5.18.2008

Parece que tudo

assim num piscar de olhos desaba.

Eu tinha um grande segredo que compartilhava com os meus íntimos. Um deles me abraçava quando meus olhos não suportavam mais tanta mentira. Agora que eu fugi tudo foi esclarecido, mas a idéia de não ter mais a mesma casa em que nasci é dolorosa... não mais que saber que aqueles dois moram num hotel, separados. Eu preciso daquele abraço, você lembra? Porque meus olhos já não aguentam mais e me bateu uma tristeza que há tempos não lembrava. Aquela de estar sozinha, longe de casa e daqueles cheios de abraços. Como é que faz teletransporte? Preciso ser a menininha do meu pai, aquela que deitava pra assistir jornal na barriga dele. Lacuna, apague todas minhas lembranças ruins.
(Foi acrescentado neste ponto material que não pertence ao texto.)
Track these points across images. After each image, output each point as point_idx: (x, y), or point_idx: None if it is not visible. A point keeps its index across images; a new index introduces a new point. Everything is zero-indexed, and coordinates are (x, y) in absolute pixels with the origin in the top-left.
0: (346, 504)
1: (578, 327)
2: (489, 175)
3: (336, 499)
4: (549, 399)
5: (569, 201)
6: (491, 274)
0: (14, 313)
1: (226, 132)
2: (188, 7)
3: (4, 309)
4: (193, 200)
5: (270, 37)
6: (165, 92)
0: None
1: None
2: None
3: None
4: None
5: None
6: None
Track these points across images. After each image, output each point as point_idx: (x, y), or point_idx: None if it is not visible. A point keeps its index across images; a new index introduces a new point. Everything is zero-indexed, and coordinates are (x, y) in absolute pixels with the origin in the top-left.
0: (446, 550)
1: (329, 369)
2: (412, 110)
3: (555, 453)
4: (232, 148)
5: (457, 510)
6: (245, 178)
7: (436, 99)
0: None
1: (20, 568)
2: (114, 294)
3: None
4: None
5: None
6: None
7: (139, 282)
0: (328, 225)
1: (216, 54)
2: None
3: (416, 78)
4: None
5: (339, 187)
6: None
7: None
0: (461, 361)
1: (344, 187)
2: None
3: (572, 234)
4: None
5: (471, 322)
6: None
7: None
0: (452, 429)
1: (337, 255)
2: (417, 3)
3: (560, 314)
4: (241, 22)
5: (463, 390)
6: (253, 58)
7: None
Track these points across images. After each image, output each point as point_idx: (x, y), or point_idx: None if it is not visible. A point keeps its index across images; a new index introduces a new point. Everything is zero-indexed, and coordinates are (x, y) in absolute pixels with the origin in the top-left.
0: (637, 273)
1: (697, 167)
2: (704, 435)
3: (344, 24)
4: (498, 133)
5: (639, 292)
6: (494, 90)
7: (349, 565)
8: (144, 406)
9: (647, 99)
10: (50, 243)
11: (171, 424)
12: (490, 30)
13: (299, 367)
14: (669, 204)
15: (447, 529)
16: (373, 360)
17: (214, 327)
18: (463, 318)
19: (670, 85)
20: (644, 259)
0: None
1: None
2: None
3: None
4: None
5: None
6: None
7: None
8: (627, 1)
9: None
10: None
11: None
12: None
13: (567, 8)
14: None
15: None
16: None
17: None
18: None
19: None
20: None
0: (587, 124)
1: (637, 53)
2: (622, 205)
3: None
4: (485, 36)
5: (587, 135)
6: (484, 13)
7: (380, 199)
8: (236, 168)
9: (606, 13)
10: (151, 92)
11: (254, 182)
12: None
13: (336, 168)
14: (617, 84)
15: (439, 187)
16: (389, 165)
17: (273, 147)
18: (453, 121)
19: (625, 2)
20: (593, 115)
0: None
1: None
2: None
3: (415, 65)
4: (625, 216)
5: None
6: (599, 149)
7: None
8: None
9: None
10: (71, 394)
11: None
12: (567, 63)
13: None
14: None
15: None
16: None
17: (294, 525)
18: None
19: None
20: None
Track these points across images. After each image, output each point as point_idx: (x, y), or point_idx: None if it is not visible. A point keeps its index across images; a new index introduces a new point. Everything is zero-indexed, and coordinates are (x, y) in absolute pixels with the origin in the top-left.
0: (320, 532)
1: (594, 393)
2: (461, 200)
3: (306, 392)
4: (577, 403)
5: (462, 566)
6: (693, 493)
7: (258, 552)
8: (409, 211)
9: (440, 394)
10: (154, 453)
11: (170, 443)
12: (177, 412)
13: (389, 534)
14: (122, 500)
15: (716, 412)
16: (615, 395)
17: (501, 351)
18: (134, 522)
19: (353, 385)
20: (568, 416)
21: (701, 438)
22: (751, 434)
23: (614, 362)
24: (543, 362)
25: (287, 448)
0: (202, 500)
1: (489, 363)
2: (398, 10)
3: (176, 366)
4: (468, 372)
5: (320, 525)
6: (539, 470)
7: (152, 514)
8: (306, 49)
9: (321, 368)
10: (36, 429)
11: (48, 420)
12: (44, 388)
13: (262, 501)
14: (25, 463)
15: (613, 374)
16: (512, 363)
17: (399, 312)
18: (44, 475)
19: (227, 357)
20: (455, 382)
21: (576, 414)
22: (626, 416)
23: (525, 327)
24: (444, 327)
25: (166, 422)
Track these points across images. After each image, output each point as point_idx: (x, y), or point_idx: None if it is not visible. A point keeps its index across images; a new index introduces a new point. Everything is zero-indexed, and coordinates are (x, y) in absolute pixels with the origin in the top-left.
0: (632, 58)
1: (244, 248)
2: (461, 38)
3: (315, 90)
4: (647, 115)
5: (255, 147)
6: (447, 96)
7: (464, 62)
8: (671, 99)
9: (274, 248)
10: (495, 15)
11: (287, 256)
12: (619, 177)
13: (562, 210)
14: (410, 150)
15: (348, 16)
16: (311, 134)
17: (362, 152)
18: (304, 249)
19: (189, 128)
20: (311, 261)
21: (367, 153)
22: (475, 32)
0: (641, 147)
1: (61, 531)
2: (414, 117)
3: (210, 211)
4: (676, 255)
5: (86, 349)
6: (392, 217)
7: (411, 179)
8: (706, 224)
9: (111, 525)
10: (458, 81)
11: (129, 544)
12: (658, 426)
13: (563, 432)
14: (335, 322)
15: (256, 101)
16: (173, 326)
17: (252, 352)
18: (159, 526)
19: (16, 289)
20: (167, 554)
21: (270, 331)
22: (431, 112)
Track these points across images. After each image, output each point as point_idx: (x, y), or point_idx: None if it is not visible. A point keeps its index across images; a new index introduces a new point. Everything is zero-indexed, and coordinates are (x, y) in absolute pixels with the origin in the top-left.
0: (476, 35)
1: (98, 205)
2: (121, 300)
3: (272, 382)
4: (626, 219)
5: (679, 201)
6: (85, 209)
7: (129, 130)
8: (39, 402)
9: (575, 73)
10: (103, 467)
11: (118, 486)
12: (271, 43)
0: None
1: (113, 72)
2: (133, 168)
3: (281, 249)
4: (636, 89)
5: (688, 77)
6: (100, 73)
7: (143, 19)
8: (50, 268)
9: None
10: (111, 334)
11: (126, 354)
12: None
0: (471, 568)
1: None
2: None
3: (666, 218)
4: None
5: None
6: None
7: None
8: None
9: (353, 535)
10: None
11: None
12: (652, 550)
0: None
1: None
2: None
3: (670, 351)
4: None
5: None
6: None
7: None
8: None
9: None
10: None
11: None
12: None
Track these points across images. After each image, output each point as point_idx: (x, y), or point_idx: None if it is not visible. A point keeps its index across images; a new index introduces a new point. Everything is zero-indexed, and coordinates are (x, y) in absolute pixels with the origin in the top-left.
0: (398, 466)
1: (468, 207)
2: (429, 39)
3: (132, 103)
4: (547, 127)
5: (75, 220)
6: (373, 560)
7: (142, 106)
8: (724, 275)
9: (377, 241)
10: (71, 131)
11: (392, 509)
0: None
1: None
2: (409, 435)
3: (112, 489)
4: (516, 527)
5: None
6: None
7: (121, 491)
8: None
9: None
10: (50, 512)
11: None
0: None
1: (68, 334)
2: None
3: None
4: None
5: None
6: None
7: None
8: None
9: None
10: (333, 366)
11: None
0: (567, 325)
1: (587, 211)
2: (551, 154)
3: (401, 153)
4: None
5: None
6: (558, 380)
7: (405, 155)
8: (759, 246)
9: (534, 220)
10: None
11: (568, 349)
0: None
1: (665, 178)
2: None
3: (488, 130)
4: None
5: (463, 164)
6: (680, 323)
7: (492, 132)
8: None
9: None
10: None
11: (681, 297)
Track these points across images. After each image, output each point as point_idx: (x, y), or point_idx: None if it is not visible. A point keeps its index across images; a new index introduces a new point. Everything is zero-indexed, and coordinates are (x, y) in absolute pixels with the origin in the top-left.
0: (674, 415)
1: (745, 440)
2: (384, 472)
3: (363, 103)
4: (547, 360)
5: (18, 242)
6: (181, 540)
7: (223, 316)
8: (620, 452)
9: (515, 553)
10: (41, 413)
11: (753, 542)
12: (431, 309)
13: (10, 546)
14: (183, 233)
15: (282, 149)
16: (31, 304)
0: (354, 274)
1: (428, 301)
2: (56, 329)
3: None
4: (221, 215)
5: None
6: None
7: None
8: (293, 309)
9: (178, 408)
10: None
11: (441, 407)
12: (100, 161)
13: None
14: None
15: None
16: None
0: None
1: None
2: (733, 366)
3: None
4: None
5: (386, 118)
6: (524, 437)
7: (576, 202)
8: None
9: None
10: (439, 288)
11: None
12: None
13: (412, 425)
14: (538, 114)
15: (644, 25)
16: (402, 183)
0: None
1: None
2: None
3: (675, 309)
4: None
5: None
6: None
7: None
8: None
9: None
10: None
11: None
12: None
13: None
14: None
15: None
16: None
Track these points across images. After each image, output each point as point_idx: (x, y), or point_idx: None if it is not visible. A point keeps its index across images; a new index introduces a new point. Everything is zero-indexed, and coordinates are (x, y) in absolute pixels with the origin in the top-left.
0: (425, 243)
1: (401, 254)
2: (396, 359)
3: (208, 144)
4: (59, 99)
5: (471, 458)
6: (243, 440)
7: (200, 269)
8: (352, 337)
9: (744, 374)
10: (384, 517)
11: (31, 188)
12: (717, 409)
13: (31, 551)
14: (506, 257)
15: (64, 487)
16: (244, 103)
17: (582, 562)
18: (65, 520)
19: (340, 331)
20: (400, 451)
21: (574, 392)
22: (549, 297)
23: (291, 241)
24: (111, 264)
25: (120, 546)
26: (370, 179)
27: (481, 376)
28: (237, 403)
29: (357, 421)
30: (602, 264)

Eu não quero ir pra casa, mas já não faz mais sentido ter fugido tanto. Sim, mudança cheira fuga pra mim. E só dói de verdade quando alguém que você ama verdadeiramente parece não ter mais sentido pra viver. Estou em pedaços. E a cada dia parece que uma Lorena diferente fica pra trás. E nada adianta o desgosto amargo da cerveja num sábado à noite pra tentar esquecer...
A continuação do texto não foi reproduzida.